TASK DETAILS> First find the line with "left shoulder: (582, 371)" in the entries below, then set down exactly every line through the line with "left knee: (564, 586)", that line included.

Extracted records:
=== Begin Enclosure ===

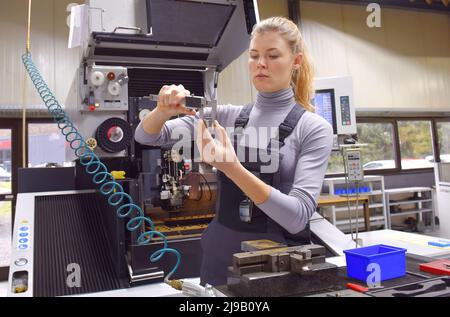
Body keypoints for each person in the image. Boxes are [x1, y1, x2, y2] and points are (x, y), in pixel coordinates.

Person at [135, 17, 333, 286]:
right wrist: (162, 110)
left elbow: (297, 217)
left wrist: (232, 168)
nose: (261, 64)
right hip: (219, 259)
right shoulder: (227, 116)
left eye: (273, 55)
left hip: (277, 265)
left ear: (296, 61)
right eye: (254, 56)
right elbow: (147, 136)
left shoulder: (312, 128)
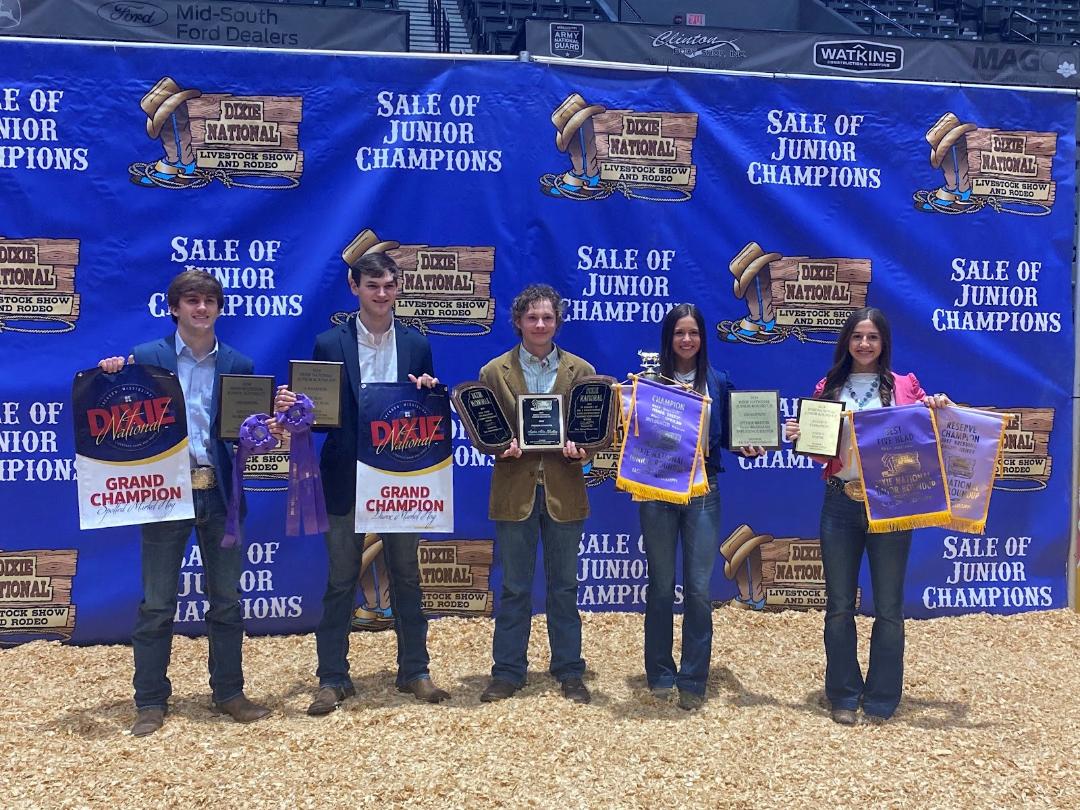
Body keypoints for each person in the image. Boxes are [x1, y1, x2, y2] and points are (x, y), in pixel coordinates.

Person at [274, 249, 450, 716]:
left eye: (389, 285)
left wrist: (431, 391)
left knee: (407, 575)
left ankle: (415, 670)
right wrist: (294, 408)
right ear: (354, 288)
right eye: (372, 285)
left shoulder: (416, 344)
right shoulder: (328, 344)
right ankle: (333, 677)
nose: (382, 294)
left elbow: (426, 406)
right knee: (340, 578)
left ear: (398, 289)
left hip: (402, 476)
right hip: (345, 475)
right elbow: (318, 415)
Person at [98, 270, 270, 737]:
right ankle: (150, 701)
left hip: (219, 491)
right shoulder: (146, 358)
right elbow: (117, 412)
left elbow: (247, 436)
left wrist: (271, 431)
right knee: (157, 603)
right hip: (163, 492)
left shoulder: (240, 364)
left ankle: (229, 692)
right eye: (191, 300)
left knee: (228, 600)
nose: (201, 308)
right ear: (173, 308)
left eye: (209, 301)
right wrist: (112, 376)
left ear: (218, 308)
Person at [784, 307, 950, 725]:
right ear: (846, 341)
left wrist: (939, 406)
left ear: (883, 343)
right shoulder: (828, 387)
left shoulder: (906, 387)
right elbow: (819, 449)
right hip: (840, 501)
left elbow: (931, 428)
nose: (864, 344)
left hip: (892, 505)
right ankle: (843, 692)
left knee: (890, 606)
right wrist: (798, 436)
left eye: (872, 337)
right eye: (857, 336)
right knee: (839, 604)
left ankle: (882, 695)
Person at [639, 304, 760, 711]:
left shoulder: (718, 382)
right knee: (659, 585)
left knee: (697, 587)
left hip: (703, 491)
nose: (686, 340)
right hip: (657, 491)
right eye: (679, 333)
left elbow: (731, 435)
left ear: (702, 338)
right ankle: (658, 671)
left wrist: (749, 443)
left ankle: (693, 678)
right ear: (668, 339)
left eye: (693, 333)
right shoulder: (648, 381)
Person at [478, 284, 594, 704]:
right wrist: (496, 445)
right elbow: (483, 429)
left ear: (557, 322)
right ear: (519, 323)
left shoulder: (582, 371)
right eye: (532, 318)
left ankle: (569, 670)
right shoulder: (495, 372)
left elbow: (595, 429)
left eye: (547, 317)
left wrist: (585, 448)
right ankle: (508, 671)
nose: (540, 324)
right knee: (514, 586)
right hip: (515, 490)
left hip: (565, 490)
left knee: (564, 586)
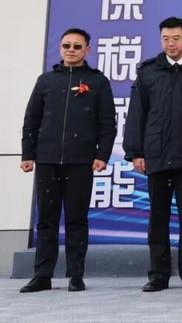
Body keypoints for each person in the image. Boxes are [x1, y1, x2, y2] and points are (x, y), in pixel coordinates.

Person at [20, 28, 116, 293]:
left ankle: (76, 274)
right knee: (46, 220)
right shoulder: (46, 81)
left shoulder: (97, 82)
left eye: (77, 46)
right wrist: (28, 154)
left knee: (77, 219)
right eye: (66, 45)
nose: (71, 50)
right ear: (60, 48)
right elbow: (31, 120)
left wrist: (102, 155)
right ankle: (42, 275)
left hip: (81, 161)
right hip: (47, 160)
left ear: (88, 49)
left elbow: (107, 123)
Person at [123, 17, 182, 292]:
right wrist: (135, 152)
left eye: (176, 38)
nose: (171, 44)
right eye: (165, 39)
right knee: (158, 217)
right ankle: (158, 274)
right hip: (157, 155)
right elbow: (137, 114)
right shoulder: (149, 71)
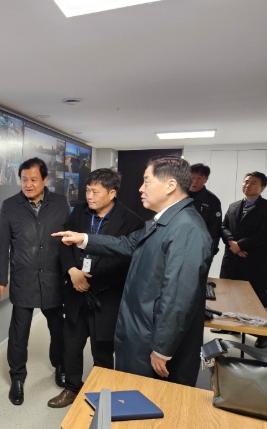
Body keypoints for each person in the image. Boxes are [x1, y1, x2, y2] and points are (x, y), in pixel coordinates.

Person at [52, 157, 212, 386]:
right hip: (140, 330)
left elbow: (178, 297)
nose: (140, 189)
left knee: (146, 398)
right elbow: (127, 244)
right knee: (130, 392)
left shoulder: (186, 228)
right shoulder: (164, 221)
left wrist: (162, 348)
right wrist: (83, 239)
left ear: (170, 185)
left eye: (146, 181)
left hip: (151, 338)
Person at [47, 169, 143, 408]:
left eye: (95, 192)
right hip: (75, 291)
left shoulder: (132, 221)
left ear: (112, 193)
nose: (89, 196)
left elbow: (128, 261)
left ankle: (103, 393)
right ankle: (72, 388)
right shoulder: (79, 211)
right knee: (71, 345)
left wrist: (92, 281)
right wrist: (72, 271)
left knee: (102, 349)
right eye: (87, 190)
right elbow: (65, 244)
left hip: (106, 295)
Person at [0, 157, 70, 406]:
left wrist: (72, 270)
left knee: (57, 328)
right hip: (23, 277)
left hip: (53, 277)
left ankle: (60, 365)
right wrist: (0, 277)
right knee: (19, 331)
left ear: (45, 179)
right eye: (24, 179)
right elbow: (2, 243)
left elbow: (69, 240)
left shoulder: (59, 203)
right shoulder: (10, 205)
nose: (28, 184)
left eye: (34, 179)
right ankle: (17, 377)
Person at [220, 171, 267, 348]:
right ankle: (231, 327)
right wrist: (232, 243)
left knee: (256, 299)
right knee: (230, 295)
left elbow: (264, 234)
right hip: (232, 259)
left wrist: (240, 245)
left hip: (254, 261)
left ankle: (262, 334)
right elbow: (223, 227)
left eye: (253, 183)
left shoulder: (265, 207)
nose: (248, 185)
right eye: (246, 182)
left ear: (262, 187)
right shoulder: (234, 206)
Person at [189, 163, 222, 255]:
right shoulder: (177, 195)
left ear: (206, 180)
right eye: (192, 177)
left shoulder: (212, 200)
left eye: (199, 178)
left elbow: (215, 228)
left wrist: (211, 251)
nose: (195, 181)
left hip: (199, 248)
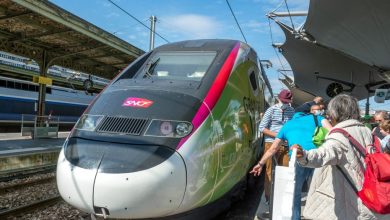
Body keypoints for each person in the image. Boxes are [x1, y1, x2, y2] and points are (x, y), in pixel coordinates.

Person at [293, 94, 389, 220]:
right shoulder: (370, 134)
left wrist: (304, 155)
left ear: (335, 113)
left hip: (351, 203)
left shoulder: (339, 136)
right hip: (374, 197)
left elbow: (323, 154)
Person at [251, 104, 332, 220]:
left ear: (294, 116)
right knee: (319, 192)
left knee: (295, 194)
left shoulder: (287, 125)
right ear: (307, 113)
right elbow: (333, 133)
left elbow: (273, 149)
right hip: (316, 158)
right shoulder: (317, 118)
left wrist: (260, 164)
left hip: (297, 159)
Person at [257, 89, 295, 215]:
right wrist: (279, 135)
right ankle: (269, 197)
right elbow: (262, 128)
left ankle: (282, 196)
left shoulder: (292, 111)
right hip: (271, 143)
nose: (285, 103)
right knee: (269, 171)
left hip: (285, 145)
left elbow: (292, 127)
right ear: (279, 99)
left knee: (284, 170)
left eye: (287, 101)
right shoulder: (271, 110)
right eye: (284, 101)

=== End Enclosure ===

YOUR RESPONSE>
left shoulder: (582, 371)
right eye: (532, 318)
left ankle: (569, 670)
right shoulder: (495, 372)
left elbow: (595, 429)
left eye: (547, 317)
left wrist: (585, 448)
right ankle: (508, 671)
nose: (540, 324)
right knee: (514, 586)
right hip: (515, 490)
left hip: (565, 490)
left knee: (564, 586)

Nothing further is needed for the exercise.